Para que não subsista qualquer dúvida quanto à concepção de história em Marx, basta considerar as observações que dirige ao populista N. K. Mikhailóvski. Este interpreta o capítulo XXIV de O capital – no qual Marx analisa a passagem histórica do feudalismo ao capitalismo na Europa Ocidental – como um esboço de uma filosofia da história válida para todos os povos e tempos. Marx, porém, rejeita explicitamente essa leitura. Insiste no caráter historicamente determinado de sua análise e na impossibilidade de convertê-la em um esquema universal do desenvolvimento histórico.

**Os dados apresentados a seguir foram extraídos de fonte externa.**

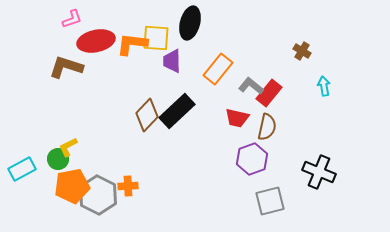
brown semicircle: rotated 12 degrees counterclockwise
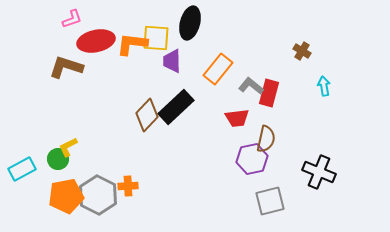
red rectangle: rotated 24 degrees counterclockwise
black rectangle: moved 1 px left, 4 px up
red trapezoid: rotated 20 degrees counterclockwise
brown semicircle: moved 1 px left, 12 px down
purple hexagon: rotated 8 degrees clockwise
orange pentagon: moved 6 px left, 10 px down
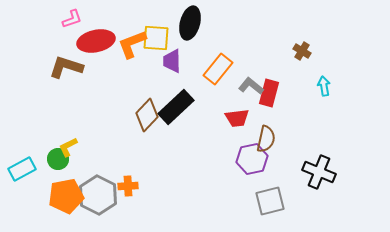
orange L-shape: rotated 28 degrees counterclockwise
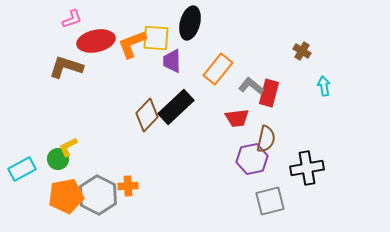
black cross: moved 12 px left, 4 px up; rotated 32 degrees counterclockwise
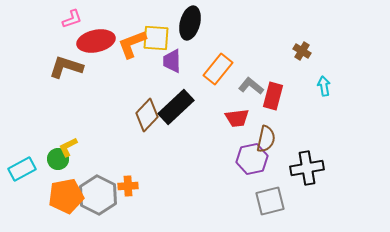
red rectangle: moved 4 px right, 3 px down
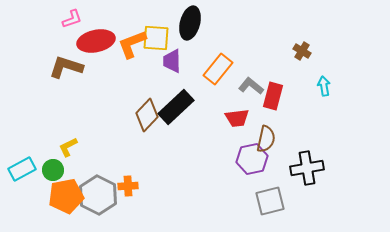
green circle: moved 5 px left, 11 px down
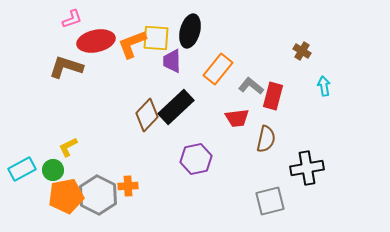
black ellipse: moved 8 px down
purple hexagon: moved 56 px left
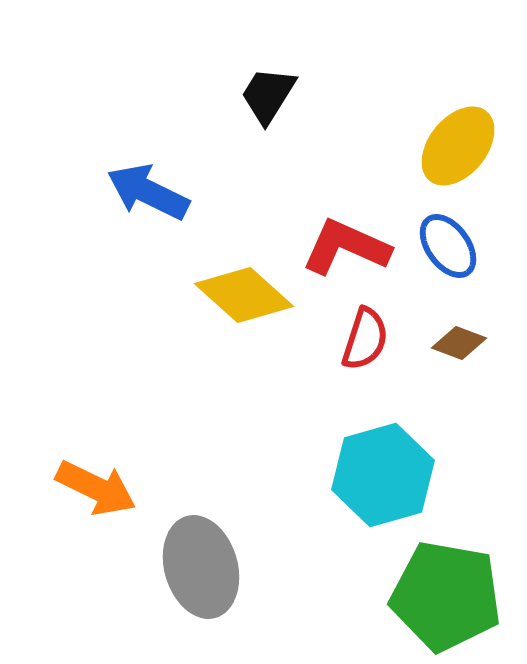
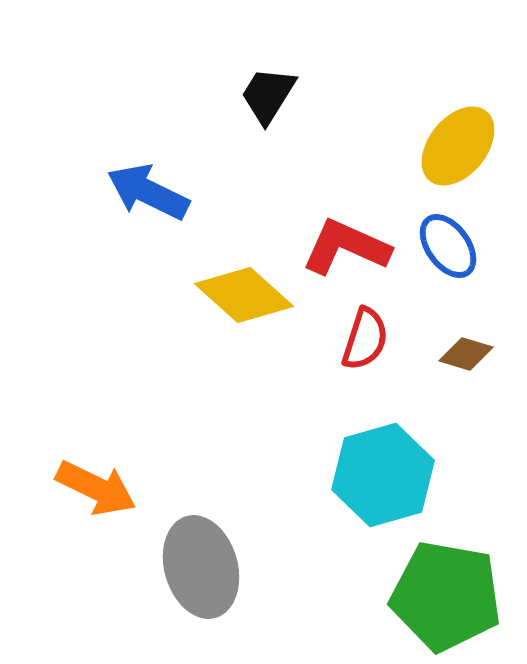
brown diamond: moved 7 px right, 11 px down; rotated 4 degrees counterclockwise
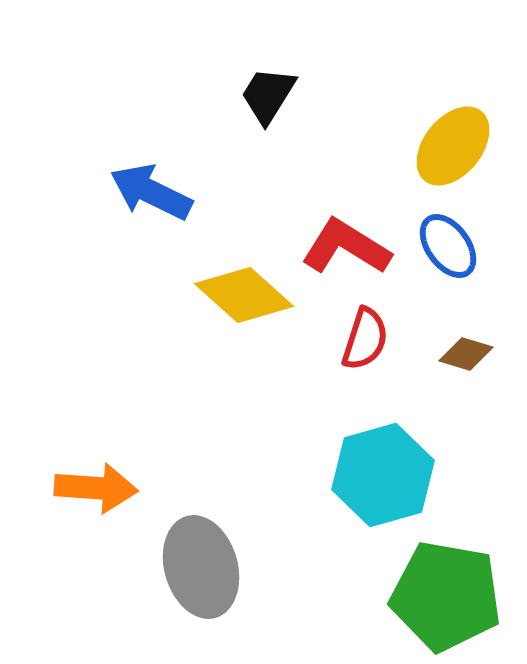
yellow ellipse: moved 5 px left
blue arrow: moved 3 px right
red L-shape: rotated 8 degrees clockwise
orange arrow: rotated 22 degrees counterclockwise
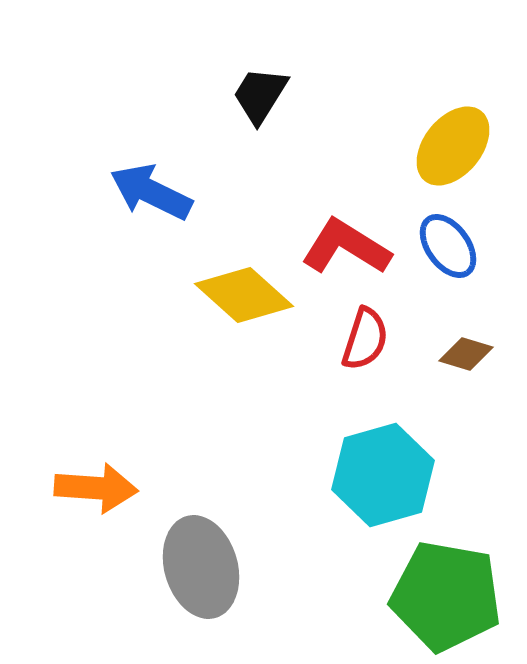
black trapezoid: moved 8 px left
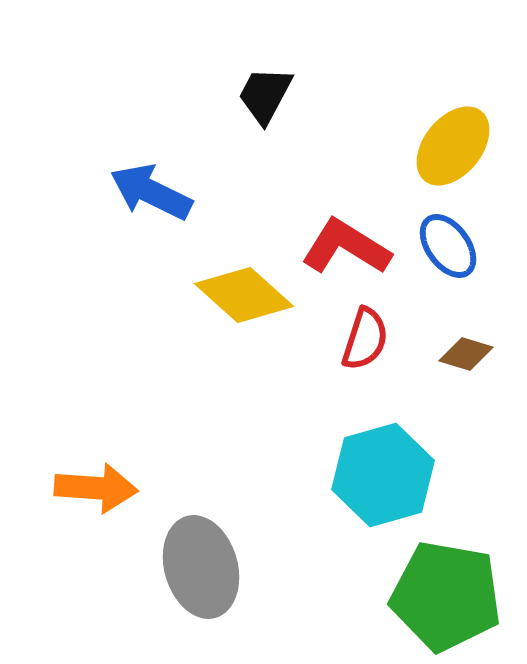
black trapezoid: moved 5 px right; rotated 4 degrees counterclockwise
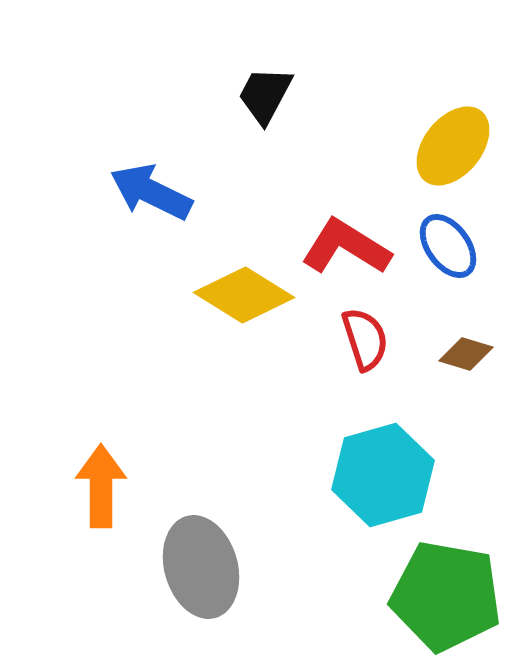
yellow diamond: rotated 10 degrees counterclockwise
red semicircle: rotated 36 degrees counterclockwise
orange arrow: moved 5 px right, 2 px up; rotated 94 degrees counterclockwise
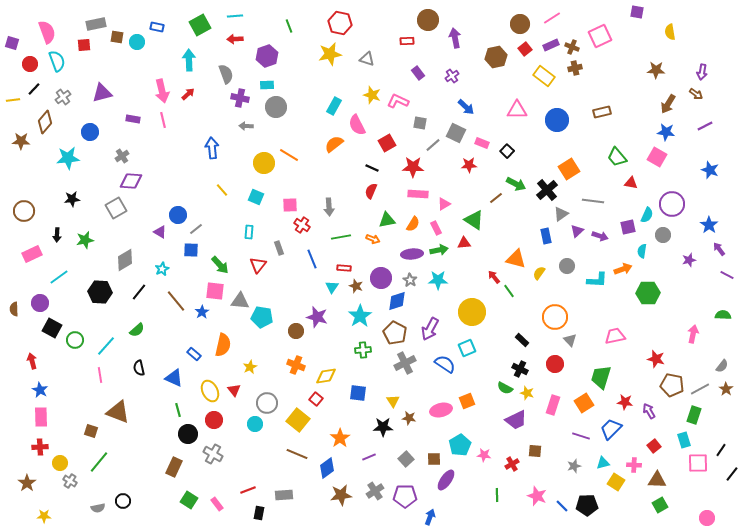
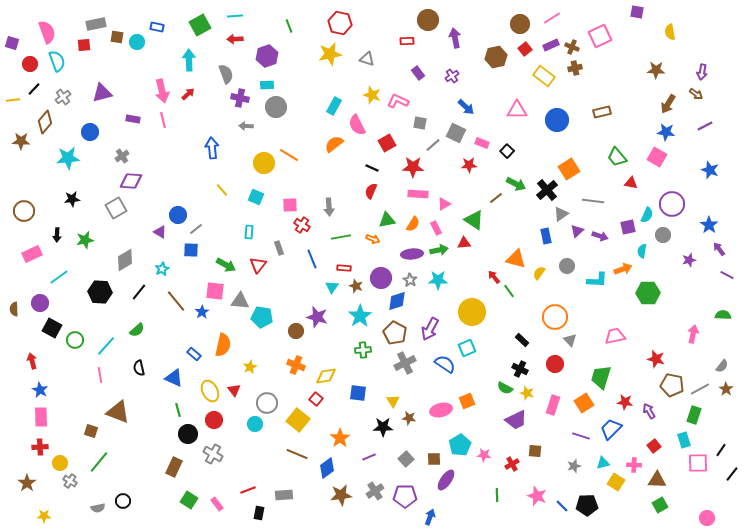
green arrow at (220, 265): moved 6 px right; rotated 18 degrees counterclockwise
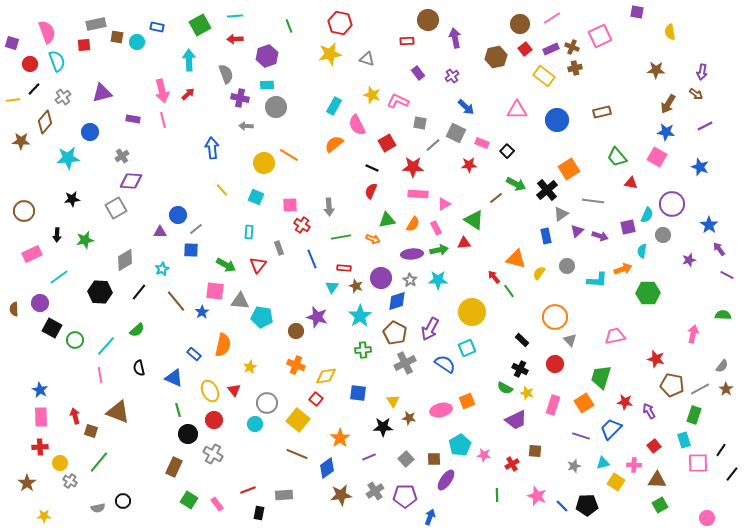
purple rectangle at (551, 45): moved 4 px down
blue star at (710, 170): moved 10 px left, 3 px up
purple triangle at (160, 232): rotated 32 degrees counterclockwise
red arrow at (32, 361): moved 43 px right, 55 px down
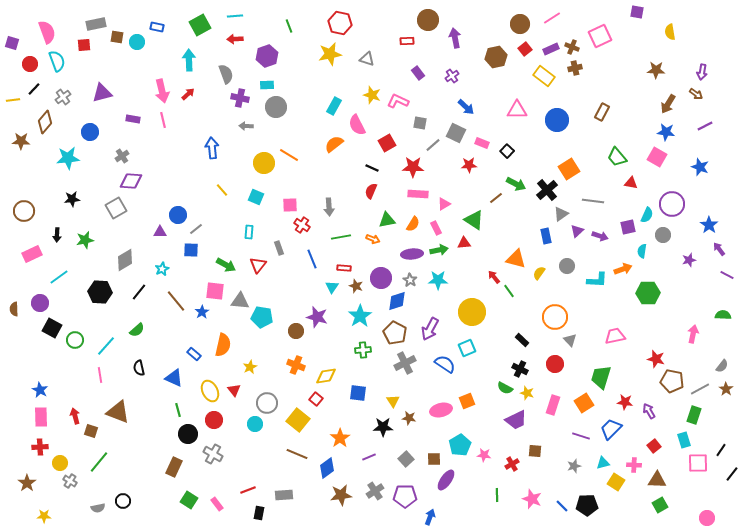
brown rectangle at (602, 112): rotated 48 degrees counterclockwise
brown pentagon at (672, 385): moved 4 px up
pink star at (537, 496): moved 5 px left, 3 px down
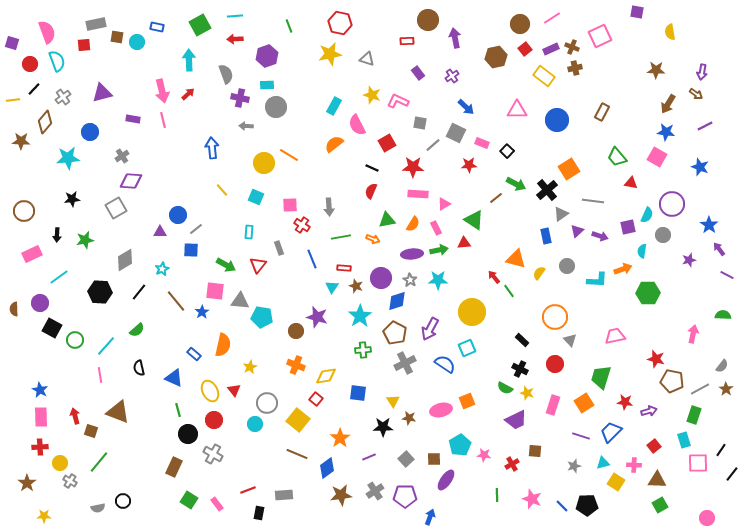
purple arrow at (649, 411): rotated 105 degrees clockwise
blue trapezoid at (611, 429): moved 3 px down
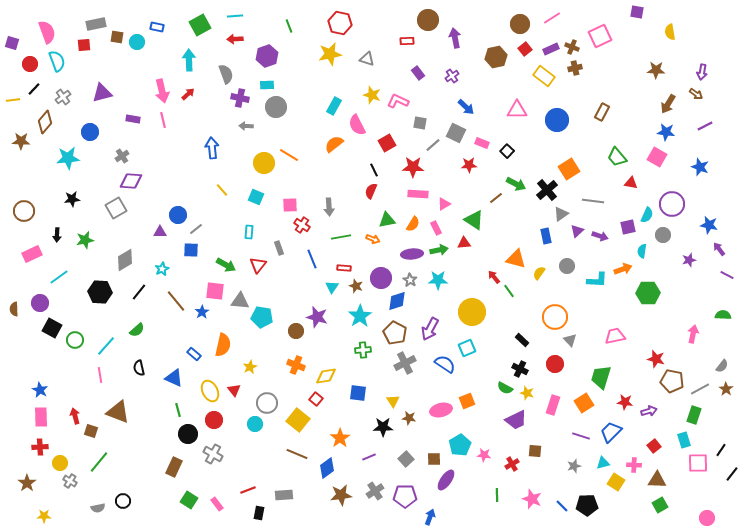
black line at (372, 168): moved 2 px right, 2 px down; rotated 40 degrees clockwise
blue star at (709, 225): rotated 24 degrees counterclockwise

Polemizando com o crítico russo que transformara seu “esboço histórico da gênese do capitalismo na Europa Ocidental em uma teoria histórico-filosófica da marcha geral fatalmente imposta a todos os povos”, Marx observa, com ironia, que tal interpretação “ao mesmo tempo, muito me honra e muito me envergonha” (Marx, 1982, p. 167-168). O que vale para a Europa Ocidental, insiste Karl Marx, não se aplica necessariamente a outras formações sociais.

Caio Prado Júnior tem plena consciência do estatuto da história em Marx. Ele sabe que é inteiramente estranha a Karl Marx e a Friedrich Engels a ideia de que a evolução histórica da humanidade se realize por meio de etapas invariáveis e predeterminadas. Ao investigarem a gênese do capitalismo, os fundadores do materialismo histórico ocuparam-se de realidades historicamente determinadas – os países da Europa Ocidental – e jamais pretenderam converter essa análise em um modelo geral aplicável a todos os povos.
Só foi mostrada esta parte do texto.